*Work to complete:* Pull every line of the entries that has the word "Macacos".

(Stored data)
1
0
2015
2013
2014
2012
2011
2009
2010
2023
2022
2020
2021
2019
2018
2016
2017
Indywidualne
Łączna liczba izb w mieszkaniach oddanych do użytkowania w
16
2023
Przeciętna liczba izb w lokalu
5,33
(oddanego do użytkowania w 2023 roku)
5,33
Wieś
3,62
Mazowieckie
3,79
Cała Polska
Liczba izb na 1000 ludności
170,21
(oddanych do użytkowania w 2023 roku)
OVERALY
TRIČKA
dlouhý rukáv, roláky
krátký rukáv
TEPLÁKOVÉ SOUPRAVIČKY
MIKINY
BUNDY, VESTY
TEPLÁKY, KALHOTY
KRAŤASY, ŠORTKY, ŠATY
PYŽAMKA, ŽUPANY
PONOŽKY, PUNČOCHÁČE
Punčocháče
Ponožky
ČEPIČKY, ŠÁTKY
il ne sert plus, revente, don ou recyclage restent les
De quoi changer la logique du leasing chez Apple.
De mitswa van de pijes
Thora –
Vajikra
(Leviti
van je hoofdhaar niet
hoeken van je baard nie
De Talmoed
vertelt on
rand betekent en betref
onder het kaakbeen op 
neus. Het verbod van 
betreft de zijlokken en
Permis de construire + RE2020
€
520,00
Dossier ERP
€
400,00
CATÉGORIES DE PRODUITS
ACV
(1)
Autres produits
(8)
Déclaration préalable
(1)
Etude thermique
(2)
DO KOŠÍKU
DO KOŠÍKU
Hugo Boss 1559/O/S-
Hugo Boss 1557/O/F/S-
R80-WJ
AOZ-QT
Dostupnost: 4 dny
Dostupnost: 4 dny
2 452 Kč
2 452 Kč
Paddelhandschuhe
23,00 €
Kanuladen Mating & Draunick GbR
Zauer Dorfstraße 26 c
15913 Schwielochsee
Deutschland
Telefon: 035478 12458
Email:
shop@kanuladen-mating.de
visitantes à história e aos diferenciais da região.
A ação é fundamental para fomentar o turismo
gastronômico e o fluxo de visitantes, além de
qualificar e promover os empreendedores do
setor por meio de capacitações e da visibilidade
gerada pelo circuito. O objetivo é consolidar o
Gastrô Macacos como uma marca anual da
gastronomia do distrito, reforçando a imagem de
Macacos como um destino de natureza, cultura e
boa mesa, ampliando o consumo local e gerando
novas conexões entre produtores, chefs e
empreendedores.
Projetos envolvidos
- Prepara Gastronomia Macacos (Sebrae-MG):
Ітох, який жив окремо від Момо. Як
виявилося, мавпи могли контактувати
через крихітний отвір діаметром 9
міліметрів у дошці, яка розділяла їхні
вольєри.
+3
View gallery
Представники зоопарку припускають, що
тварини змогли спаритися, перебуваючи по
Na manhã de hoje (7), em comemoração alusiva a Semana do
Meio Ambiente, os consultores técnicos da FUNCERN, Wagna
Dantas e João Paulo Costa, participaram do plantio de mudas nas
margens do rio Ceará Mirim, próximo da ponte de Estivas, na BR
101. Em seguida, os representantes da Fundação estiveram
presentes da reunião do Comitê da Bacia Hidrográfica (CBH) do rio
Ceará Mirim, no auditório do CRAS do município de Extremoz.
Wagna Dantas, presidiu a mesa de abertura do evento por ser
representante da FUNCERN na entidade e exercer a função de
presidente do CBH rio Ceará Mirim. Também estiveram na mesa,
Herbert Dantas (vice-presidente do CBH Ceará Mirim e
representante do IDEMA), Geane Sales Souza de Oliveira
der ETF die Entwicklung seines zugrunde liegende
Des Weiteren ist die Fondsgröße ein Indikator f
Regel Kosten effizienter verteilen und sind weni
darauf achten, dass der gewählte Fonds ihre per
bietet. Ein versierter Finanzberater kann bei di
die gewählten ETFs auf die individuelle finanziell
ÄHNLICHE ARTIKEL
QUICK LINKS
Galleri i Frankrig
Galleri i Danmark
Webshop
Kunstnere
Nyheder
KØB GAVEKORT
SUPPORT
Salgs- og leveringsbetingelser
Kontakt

*Completed exercise:*
Gastrô Macacos como uma marca anual da
Macacos como um destino de natureza, cultura e
- Prepara Gastronomia Macacos (Sebrae-MG):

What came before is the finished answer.